Ese día, el Gobierno sentó la base de la oferta que puede hacer a los independentistas: «Una propuesta con un amplio apoyo», para «avanzar en una respuesta democrática a las demandas de la ciudadanía, en el marco de la seguridad jurídica». Ayer insistió en que el acuerdo debe «trascender la dinámica de los bloques». El independentismo pide un referéndum, aunque esa puerta está cerrada. Recordó a los secesionistas todas las veces que se ha votado en los últimos tiempos en Cataluña y que no tienen la mayoría social. Les reclamó «lealtad», «sentido de Estado», les advirtió de que la cuestión catalana no se resuelve en dos o tres meses y les instó a que pasen del «monólogo» al «diálogo».

Pero los secesionistas exigen gestos y no palabras. Aunque de momento, el Gobierno se compromete a cumplir la inversión que establece la disposición adicional tercera del Estatuto. Ese es su límite. Insuficiente para los independentistas, que exigen que vaya más allá.

El otro argumento que tiene el Gobierno para seducir a los nacionalista es el recurso a que 'viene el lobo' de la ultraderecha, que llegaría con el 155 bajo el brazo. Sánchez es el único que puede frenar el «trifachito», en palabras de Iceta.

El presidente del Gobierno se presenta como el defensor de los derechos de las mujeres y de los colectivos vulnerables. Por ello, atacó con dureza el pacto de las tres fuerzas conservadoras en Andalucía, que a su juicio solo buscan una regresión de los derechos en España. «Son los 'voxonaros' de la política española, buscan la involución», afirmó, haciendo un juego de palabras entre la fuerza que encabeza Santiago Abascal y el presidente ultraconservador de Brasil. «El futuro nunca puede estar dominado por quienes están anclados al pasado», remató.

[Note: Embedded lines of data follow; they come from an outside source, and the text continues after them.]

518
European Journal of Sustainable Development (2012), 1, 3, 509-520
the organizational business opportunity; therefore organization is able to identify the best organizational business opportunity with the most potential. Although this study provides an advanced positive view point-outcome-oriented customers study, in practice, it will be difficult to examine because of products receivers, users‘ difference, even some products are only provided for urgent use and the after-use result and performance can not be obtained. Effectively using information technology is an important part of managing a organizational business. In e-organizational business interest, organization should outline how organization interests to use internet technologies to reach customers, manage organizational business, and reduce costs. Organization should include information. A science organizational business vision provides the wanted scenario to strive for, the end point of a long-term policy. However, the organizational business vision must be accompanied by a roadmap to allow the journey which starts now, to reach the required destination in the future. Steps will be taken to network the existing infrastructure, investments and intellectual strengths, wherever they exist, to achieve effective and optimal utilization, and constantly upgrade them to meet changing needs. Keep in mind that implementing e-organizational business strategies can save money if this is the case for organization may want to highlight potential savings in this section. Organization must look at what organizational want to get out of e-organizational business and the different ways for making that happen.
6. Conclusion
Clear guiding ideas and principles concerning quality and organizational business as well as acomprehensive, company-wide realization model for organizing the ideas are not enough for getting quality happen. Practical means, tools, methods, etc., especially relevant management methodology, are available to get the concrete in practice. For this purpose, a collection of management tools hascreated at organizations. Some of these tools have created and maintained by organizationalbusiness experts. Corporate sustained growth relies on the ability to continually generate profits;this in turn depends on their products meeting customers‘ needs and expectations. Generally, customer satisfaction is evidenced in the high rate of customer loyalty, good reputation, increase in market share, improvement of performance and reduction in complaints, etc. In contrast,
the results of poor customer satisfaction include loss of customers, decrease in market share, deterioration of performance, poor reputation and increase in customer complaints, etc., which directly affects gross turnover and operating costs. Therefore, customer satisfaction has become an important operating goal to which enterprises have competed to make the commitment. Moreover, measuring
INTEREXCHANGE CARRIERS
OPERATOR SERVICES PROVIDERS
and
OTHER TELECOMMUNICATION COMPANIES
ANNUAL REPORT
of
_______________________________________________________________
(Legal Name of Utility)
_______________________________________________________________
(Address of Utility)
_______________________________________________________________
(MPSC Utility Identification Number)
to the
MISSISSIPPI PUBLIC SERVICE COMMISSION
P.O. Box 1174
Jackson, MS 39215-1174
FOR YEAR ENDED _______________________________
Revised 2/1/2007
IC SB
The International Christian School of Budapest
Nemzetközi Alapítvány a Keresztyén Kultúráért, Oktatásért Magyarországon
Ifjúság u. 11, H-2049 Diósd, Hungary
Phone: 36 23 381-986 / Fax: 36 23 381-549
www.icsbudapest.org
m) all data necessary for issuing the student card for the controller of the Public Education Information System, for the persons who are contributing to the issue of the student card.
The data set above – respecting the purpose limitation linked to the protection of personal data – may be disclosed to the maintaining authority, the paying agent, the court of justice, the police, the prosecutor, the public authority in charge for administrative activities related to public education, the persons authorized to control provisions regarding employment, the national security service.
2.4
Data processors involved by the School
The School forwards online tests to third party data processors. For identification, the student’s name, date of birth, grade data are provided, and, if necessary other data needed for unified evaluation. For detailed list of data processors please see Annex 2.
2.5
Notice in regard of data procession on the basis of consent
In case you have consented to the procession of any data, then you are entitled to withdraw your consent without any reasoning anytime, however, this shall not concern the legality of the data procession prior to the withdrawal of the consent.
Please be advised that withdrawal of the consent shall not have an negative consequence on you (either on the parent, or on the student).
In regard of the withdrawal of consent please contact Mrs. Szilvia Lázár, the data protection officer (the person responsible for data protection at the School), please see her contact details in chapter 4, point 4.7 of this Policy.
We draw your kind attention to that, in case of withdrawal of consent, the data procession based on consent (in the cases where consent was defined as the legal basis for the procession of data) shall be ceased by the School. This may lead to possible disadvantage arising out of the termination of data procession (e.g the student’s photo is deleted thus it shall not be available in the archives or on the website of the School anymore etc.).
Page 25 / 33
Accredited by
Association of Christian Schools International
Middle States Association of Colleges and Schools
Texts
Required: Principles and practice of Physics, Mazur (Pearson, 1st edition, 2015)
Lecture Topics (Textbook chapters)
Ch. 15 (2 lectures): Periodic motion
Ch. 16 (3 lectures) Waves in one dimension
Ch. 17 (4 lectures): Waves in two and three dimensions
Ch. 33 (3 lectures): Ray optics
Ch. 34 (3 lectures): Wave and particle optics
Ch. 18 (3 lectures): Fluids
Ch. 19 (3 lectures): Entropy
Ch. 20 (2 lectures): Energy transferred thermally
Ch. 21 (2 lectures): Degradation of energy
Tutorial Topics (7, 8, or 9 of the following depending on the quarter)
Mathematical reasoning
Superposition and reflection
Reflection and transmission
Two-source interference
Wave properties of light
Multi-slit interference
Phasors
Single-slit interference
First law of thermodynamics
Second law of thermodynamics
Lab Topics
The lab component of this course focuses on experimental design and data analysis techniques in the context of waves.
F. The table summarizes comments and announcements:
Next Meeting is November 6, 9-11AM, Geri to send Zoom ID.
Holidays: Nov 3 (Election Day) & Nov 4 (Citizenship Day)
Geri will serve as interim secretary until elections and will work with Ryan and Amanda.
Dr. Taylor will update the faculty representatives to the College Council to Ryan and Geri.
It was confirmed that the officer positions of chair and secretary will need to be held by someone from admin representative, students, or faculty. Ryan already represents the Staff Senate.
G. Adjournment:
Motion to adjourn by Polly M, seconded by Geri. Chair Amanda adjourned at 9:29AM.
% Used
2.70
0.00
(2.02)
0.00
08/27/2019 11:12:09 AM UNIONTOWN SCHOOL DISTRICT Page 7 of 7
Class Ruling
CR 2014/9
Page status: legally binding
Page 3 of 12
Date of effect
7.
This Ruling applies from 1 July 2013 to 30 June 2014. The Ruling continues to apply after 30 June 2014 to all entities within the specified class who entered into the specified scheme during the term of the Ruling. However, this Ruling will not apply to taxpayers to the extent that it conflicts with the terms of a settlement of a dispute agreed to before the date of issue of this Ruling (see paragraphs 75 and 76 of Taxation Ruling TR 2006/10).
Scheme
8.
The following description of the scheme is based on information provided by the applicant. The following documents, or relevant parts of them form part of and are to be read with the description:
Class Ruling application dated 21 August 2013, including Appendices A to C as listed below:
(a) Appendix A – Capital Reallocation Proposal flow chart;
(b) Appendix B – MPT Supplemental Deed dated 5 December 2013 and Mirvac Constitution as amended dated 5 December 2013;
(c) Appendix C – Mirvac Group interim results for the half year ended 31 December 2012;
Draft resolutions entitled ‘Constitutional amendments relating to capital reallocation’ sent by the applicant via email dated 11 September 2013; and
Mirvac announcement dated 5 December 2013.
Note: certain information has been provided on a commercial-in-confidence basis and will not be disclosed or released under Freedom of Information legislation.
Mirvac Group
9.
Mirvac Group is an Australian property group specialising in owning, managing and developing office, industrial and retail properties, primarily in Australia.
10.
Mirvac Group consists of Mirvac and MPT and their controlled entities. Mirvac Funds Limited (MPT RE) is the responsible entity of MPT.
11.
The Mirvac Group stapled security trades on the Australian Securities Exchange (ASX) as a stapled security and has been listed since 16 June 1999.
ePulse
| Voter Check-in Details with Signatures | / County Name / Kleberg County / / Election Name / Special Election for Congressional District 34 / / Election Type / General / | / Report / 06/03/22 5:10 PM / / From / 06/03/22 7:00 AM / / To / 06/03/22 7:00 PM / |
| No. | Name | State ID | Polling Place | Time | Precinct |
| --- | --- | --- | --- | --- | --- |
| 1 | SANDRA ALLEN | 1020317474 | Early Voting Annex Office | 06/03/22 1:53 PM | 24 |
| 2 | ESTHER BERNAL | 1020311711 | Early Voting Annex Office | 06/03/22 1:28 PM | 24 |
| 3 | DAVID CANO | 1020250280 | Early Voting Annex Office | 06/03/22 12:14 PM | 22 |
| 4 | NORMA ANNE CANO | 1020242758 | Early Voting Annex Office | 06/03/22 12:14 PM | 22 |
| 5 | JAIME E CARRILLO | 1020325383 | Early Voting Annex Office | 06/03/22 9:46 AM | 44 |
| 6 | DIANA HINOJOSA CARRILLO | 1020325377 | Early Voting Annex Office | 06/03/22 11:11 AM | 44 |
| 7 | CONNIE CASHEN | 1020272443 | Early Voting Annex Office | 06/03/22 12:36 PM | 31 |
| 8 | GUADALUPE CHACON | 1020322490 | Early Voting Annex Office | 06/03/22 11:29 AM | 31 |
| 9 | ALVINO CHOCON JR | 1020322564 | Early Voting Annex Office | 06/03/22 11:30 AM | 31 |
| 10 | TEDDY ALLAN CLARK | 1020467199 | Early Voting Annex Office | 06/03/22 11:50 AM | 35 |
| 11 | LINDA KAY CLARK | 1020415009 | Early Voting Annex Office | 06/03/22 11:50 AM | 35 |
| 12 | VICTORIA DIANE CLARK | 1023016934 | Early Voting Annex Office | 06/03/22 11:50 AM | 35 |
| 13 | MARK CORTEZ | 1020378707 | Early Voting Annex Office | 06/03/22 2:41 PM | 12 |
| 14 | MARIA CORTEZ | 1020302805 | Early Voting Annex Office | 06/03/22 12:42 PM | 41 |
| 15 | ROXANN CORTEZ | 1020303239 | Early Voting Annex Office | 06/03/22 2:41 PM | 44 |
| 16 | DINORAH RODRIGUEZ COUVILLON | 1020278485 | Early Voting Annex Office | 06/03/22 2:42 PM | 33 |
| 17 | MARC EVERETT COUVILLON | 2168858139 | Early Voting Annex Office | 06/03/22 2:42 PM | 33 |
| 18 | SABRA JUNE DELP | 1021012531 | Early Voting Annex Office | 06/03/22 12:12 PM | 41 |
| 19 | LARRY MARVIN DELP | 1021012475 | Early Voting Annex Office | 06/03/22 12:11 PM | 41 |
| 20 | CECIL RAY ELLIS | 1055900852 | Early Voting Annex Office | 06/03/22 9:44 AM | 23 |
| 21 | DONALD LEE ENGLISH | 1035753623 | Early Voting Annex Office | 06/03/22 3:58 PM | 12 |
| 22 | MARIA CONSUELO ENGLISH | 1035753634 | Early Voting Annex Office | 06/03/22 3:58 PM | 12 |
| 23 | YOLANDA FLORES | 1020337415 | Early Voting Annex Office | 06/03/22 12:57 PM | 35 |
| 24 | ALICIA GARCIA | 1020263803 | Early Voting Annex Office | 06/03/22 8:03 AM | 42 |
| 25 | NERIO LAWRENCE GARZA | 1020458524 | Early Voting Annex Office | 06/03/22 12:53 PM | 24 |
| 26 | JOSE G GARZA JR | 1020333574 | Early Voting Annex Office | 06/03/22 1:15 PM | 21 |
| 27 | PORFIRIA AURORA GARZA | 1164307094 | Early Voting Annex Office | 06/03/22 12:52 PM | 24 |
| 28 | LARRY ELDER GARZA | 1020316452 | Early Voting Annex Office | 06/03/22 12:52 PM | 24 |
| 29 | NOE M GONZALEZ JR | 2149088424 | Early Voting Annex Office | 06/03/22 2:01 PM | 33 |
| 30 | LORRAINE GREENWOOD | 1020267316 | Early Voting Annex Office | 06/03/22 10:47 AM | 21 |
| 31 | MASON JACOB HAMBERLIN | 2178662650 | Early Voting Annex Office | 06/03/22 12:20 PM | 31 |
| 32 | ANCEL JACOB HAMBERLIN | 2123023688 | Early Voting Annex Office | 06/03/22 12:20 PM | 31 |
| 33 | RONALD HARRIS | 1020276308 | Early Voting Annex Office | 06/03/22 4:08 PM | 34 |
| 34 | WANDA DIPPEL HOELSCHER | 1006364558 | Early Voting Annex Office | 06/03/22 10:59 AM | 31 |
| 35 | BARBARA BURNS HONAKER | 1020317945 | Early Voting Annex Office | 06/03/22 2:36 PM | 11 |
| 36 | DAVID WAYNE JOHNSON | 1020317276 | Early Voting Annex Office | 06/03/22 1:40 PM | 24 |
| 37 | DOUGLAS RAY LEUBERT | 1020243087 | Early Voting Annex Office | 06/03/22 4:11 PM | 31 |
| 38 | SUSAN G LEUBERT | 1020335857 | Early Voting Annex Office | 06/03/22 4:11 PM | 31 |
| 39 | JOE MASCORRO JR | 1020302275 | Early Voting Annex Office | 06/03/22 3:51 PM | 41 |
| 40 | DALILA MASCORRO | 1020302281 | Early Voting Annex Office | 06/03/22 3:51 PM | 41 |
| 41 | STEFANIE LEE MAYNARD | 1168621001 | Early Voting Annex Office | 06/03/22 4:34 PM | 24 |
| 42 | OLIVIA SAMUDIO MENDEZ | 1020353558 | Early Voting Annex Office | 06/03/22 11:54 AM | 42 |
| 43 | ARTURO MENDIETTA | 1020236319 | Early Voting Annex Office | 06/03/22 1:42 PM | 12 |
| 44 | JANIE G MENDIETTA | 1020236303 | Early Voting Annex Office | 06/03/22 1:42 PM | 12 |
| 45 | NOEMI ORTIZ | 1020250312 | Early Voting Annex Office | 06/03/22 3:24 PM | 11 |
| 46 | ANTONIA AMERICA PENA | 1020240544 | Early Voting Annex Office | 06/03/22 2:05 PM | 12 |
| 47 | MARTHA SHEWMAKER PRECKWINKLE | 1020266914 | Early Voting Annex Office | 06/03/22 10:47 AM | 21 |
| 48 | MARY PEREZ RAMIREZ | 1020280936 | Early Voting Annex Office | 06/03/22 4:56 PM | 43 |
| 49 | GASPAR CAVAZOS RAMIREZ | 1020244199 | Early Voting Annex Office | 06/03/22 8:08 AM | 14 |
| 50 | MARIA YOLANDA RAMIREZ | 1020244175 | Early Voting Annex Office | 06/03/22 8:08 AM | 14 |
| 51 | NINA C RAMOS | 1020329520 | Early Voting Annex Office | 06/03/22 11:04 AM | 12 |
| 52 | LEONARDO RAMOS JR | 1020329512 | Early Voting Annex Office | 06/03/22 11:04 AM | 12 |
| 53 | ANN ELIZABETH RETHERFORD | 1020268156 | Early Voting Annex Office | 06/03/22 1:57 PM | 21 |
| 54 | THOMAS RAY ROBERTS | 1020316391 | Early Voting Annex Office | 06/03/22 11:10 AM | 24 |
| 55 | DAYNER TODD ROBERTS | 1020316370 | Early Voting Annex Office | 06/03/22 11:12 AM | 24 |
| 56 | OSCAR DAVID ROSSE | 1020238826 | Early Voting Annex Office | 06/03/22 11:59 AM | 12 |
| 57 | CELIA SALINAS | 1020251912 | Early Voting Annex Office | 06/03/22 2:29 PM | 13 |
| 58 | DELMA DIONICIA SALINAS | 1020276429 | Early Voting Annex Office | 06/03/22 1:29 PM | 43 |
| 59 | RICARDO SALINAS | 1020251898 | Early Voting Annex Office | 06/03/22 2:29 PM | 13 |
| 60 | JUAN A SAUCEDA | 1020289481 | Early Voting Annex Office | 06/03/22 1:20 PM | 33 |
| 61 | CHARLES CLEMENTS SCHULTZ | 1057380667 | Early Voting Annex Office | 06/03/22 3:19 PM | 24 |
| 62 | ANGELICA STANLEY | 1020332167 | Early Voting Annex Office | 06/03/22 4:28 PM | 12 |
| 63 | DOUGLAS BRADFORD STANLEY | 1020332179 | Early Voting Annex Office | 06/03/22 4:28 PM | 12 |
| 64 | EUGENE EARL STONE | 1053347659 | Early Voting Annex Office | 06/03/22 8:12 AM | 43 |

La Crida Nacional per la República ha abierto el proceso de inscripciones del congreso constituyente que se celebrará el 26 de enero. El movimiento político impulsado por el expresidente catalán Carles Puigdemont cuenta con más de 15.000 fundadores que están llamados a participar en el congreso. Si bien la voluntad inicial era aunar a todo el soberanismo, solo el PDeCAT ha llamado a sus militantes a inscribirse de forma individual a la nueva organización, a la espera de si, después del congreso fundacional, el Partit Demòcrata puede cerrar un pacto con la Crida que solucione los problemas de encaje.